The teaspoon slid across the table. It slipped through a gap between the table and window. The spoon hit the ground near his feet. Derrick did his best to locate the spoon with his feet.
After a considerable struggle, he relented. Derrick and bent down to perform a more thorough search. At his size, even this small task put a strain on his heart causing his breath to shorten.
Looking down he could not see the spoon but knew that it was there somewhere. Derrick managed to get the spoon back to hand by pure chance.
Derrick sat upright and noticed that another man had joined him at the table.
“Are you trying to give me a heart attack Nick?” Derrick said, “Because I can’t pay you if I’m dead.”
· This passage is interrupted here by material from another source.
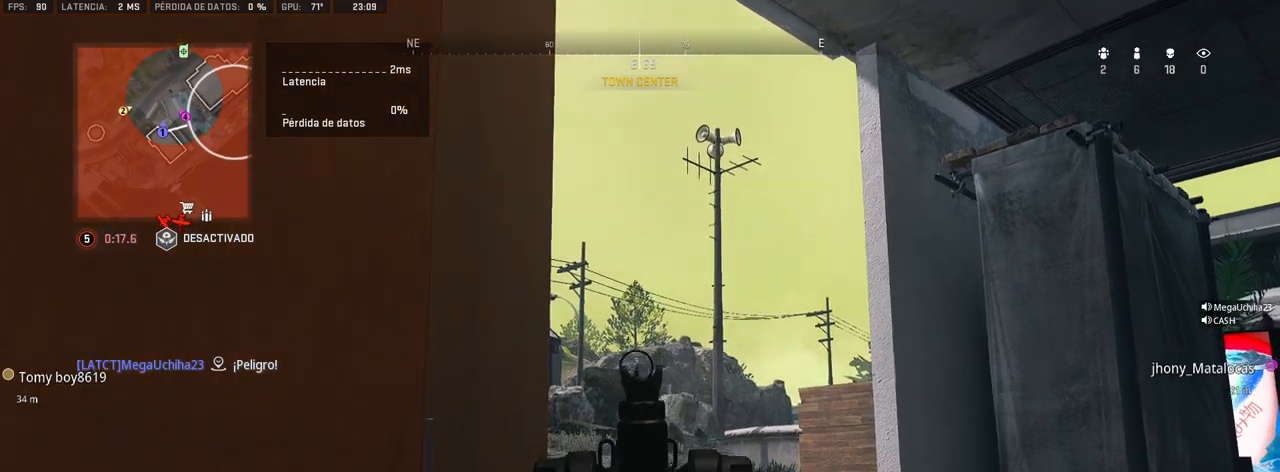
{"buttons": ["L1"], "left_stick": "center", "right_stick": "center", "events": []}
“Are you trying to give me a heart attack Nick?” Derrick said, “Because I can’t pay you if I’m dead.”
“You can’t still be at risk? You’re looking much better these days,”, Mick said.
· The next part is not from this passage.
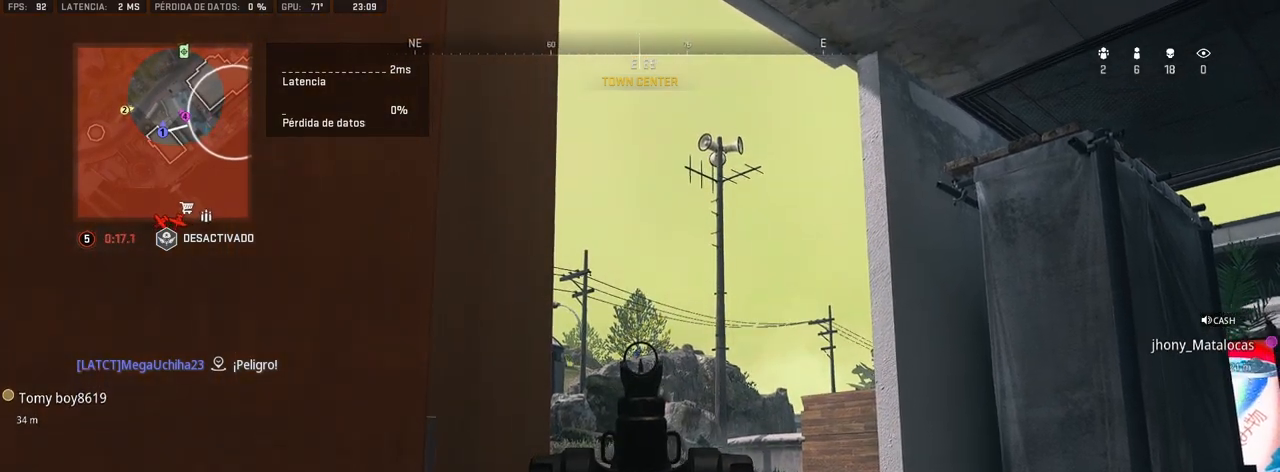
{"buttons": ["L1"], "left_stick": "center", "right_stick": "center", "events": []}
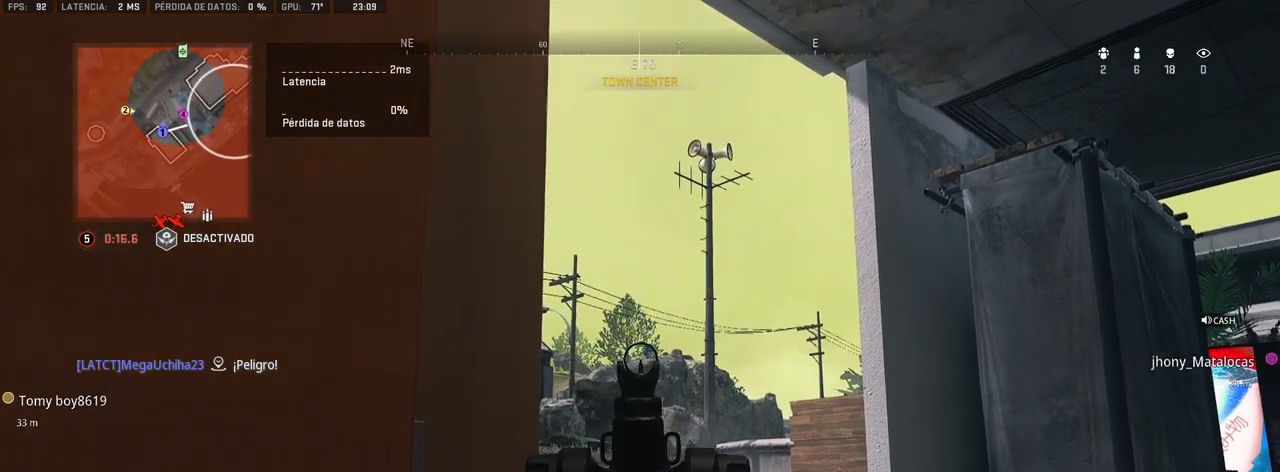
{"buttons": ["L1"], "left_stick": "center", "right_stick": "center", "events": [[83, "right_stick", "up-right"], [417, "right_stick", "center"]]}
Nick always complimented Derrick’s appearance at the beginning of their interactions. This was partly to encourage him but more because he had nothing to say.
Derrick had transformed over the period that the two had known each other.
Derrick’s face was becoming one with his chin which in turn was joining his neck.
Derrick’s face was more akin to that a miserable cliff than that of a human. “How’s work?” Nick said to curtail an ever-expanding silence.
“Don’t talk to me about it, another mine closed,” Derrick said.
“I’m sorry to hear that.” Nick said, “Something will come along.”
“Thank goodness; I was almost worrying.”
“You’ve been through worse.”
“You always pull through.”
“Otherwise we’d be done,” Derrick said.
“And we wouldn’t want that.”
“Unless you want to work for free?”, Derrick said. The lack of response from Nick spoke volumes, “Thought so.”
“I’m a diligent employee but not a charity. You wouldn’t want to give a surry no money. They find a way of getting paid.”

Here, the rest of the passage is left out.